Represents an intermediate audio characterizing feature, and->

Represents a characteristic feature of the intermediate video frame, and/or>

Presentation textCharacteristic of the ith sentence in the text, based on the comparison of the characteristic value of the ith sentence in the text and the value of the word or phrase>

Represents a characteristic of the ith audio segment, is greater than>

Features representing the ith video frame, l _i Representing the ith text weighted hyper-parameter, a _i Representing the ith audio weighted hyperparameter, v _i Representing the ith video picture weighting hyperparameter.

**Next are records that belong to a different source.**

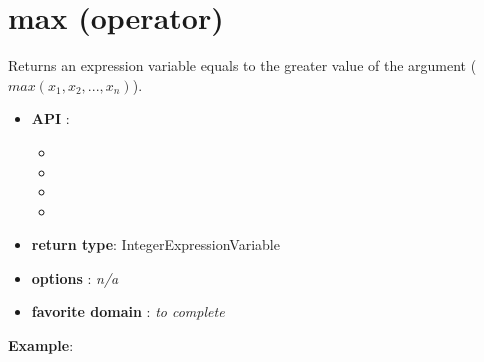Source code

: 
\section{max (operator)}\label{max:maxoperator}\hypertarget{max:maxoperator}{}
Returns an expression variable equals to the greater value of the argument (\(max(x_1, x_2, ..., x_n)\)).

\begin{itemize}
	\item \textbf{API} :
	\begin{itemize}
		\item {}
		\item {}
		\item {}
		\item {}
	\end{itemize}
	\item \textbf{return type}: IntegerExpressionVariable
	\item \textbf{options} : \emph{n/a}
	\item \textbf{favorite domain} : \emph{to complete}
\end{itemize}

\textbf{Example}:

8. The method according to claim 6, wherein the final text characterization feature, the final audio characterization feature and the final video picture characterization feature are subjected to layer normalization weighting fusion based on a fusion weight matrix obtained in advance, and are expressed by the following formula:

predicted _y ＝LayerNorm(W _L L ^o +W _A A ^o +W _v V ^o )；

9. An inter-modal joint encoding apparatus based on a transform, comprising:

the text feature extraction module is used for extracting text features of the video to be analyzed;

10. An electronic device comprising a processor and a memory means, wherein a plurality of instructions are stored in the memory means, and wherein the processor is configured to read the plurality of instructions from the memory means and to perform the method according to any one of claims 1 to 8.